PAGE EXTRACT:
The 2023 local elections was the first local or national election since 1924 in which Ap was not the largest party in Norway. Before the elections, Ap held the mayoralty in 37 out of the 50 most populous municipalities, a number which fell to 6 in the aftermath of the election. They lost the governing mayors in Oslo and Bergen, as well as the mayors in major municipalities like Trondheim, Stavanger, Kristiansand, Drammen and Fredrikstad. They also lost the mayoralty in the traditional Labour stronghold of Sarpsborg, an office held by Ap since 1913.

However, in the 2025 election, Labour made a stunning comeback having lagged in the polls for most of the previous term, increasing its vote share by 1.1% to 28%, and formed another minority government.

===Poland===
The Democratic Left Alliance became only third during the rise of the liberal Civic Platform since 2003 following the Rywin affair. In 2015 they only got 7.55% and lost all seats but returned into the Sejm in 2019 and did not enter the government until 2023 when New Left (merger of Spring and the Democratic Left Alliance) entered Tusk's third cabinet as a junior coalition partner.

===Spain===
The 2015 Spanish general election produced the worst results for the social-democratic Spanish Socialist Workers' Party (PSOE) since the Spanish transition to democracy in the 1970s, as the party received 22% of the vote, losing support to Unidas Podemos. The PSOE returned to government following the 2018 vote of no confidence in the government of Mariano Rajoy and, in the April 2019 general election, became the largest party since 2008 and obtained its best result since 2011 with 28.7% of the vote. The party lost support in the November election, but increased their vote share to 31.7% in 2023.

PROVIDED INFORMATION:
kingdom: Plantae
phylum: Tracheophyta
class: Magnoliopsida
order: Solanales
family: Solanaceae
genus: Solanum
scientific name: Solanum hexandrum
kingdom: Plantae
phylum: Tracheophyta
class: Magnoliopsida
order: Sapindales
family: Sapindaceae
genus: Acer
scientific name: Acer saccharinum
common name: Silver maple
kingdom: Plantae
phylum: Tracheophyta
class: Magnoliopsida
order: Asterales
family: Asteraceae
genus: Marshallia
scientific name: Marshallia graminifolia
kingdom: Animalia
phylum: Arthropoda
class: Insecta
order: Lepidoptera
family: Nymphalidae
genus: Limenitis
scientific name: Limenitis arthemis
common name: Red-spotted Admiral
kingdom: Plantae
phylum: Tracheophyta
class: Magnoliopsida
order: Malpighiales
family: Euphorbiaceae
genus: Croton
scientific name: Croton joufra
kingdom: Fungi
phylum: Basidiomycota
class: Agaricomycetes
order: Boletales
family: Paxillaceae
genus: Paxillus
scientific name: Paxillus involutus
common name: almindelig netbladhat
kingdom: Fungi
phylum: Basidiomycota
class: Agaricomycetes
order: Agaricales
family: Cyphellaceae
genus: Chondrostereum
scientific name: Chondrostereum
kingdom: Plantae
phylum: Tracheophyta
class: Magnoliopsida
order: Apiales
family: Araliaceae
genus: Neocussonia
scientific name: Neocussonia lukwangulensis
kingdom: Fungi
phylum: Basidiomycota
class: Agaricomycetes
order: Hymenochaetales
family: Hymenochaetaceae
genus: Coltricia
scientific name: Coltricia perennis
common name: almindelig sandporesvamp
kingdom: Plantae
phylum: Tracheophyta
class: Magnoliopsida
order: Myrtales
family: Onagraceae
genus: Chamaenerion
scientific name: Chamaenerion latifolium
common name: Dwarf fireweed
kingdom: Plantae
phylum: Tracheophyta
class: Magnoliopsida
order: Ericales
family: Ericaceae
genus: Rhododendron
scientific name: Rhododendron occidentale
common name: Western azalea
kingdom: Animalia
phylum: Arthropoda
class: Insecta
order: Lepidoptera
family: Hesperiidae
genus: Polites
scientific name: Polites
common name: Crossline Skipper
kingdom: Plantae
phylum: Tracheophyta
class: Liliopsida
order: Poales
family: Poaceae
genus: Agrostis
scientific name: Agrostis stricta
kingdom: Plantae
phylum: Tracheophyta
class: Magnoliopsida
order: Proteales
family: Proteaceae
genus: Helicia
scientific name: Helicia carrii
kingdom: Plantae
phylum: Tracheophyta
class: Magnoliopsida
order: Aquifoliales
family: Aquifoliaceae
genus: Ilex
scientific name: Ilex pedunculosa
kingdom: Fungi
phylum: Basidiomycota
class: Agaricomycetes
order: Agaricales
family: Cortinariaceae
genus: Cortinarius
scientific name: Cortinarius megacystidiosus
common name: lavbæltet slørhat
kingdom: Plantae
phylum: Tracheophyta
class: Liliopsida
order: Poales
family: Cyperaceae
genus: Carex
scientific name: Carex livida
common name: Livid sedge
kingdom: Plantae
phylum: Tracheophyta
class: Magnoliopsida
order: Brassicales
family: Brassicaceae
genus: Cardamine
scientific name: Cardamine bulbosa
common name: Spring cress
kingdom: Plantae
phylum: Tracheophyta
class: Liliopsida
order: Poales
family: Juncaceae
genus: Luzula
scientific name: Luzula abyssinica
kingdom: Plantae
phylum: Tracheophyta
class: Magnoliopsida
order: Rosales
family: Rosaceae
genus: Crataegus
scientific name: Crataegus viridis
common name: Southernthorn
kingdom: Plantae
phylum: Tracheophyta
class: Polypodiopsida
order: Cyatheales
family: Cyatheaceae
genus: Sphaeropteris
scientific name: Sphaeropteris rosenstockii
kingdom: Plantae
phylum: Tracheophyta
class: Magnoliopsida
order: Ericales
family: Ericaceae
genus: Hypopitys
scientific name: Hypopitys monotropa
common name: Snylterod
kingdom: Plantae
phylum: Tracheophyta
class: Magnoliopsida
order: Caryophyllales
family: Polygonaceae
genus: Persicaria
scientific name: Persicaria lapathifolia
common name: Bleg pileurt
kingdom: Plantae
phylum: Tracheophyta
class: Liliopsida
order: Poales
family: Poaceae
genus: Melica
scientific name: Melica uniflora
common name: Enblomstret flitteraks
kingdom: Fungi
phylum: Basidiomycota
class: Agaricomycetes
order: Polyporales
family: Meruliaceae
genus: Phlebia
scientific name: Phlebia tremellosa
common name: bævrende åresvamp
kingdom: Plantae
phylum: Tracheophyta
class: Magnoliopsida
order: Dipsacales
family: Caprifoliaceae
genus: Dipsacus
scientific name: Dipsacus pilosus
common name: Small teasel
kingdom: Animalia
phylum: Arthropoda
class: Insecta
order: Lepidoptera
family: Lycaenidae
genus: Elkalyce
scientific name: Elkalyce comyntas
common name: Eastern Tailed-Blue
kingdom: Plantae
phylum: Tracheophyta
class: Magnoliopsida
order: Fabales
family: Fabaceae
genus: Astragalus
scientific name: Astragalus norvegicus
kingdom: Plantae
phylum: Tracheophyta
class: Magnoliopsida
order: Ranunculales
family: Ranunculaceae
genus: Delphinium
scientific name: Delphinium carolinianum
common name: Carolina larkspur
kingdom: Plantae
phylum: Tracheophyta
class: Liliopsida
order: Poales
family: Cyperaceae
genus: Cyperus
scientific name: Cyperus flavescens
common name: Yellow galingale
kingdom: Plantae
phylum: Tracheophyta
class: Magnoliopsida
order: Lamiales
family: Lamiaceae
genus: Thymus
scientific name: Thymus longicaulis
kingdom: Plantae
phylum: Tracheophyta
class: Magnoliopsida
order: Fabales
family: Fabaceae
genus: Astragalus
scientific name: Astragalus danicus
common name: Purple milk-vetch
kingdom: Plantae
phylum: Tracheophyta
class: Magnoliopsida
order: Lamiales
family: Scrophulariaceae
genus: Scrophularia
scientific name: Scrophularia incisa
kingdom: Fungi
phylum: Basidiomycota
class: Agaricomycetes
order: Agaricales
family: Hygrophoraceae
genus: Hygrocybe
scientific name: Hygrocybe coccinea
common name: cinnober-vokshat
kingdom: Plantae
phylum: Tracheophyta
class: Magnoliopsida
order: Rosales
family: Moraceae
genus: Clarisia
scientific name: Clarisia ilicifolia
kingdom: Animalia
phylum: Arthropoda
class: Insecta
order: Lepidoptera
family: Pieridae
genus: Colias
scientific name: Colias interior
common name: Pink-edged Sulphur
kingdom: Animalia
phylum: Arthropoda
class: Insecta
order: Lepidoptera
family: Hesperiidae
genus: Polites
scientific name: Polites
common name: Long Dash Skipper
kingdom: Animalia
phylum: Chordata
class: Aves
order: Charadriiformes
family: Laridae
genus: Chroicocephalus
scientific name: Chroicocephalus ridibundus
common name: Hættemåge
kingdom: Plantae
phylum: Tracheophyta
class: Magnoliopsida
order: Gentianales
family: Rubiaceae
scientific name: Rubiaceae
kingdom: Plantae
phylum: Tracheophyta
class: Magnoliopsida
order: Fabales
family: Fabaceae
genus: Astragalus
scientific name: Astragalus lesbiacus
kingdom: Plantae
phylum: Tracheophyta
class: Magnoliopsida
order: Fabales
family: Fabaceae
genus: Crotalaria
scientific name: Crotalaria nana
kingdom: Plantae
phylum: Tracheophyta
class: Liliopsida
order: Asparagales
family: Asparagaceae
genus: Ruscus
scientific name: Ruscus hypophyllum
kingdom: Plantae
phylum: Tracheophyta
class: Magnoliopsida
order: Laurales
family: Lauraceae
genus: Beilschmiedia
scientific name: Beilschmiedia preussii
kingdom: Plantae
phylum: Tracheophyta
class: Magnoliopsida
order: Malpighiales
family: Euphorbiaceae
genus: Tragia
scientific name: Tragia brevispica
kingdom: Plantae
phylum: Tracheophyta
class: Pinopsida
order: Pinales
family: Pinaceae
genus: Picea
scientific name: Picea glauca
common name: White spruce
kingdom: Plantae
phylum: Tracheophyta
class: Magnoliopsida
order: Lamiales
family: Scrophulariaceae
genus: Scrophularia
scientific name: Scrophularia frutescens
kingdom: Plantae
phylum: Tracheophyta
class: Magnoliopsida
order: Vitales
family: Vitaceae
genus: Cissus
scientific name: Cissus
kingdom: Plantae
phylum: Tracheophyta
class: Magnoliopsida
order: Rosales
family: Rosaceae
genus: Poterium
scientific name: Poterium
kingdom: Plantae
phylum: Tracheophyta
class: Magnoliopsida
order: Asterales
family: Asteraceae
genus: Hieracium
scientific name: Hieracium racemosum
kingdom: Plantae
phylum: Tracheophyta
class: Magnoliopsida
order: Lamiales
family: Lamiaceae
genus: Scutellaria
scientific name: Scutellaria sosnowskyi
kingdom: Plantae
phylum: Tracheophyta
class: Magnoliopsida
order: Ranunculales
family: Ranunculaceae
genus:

PROBLEM TO WORK ON:
From the passage on center-left parties' election results, reproduce verbatim the part starting with "However, in the" and going on through "junior coalition partner.". The records have no connection to the text.

CORRECT OUTPUT:
However, in the 2025 election, Labour made a stunning comeback having lagged in the polls for most of the previous term, increasing its vote share by 1.1% to 28%, and formed another minority government.

===Poland===
The Democratic Left Alliance became only third during the rise of the liberal Civic Platform since 2003 following the Rywin affair. In 2015 they only got 7.55% and lost all seats but returned into the Sejm in 2019 and did not enter the government until 2023 when New Left (merger of Spring and the Democratic Left Alliance) entered Tusk's third cabinet as a junior coalition partner.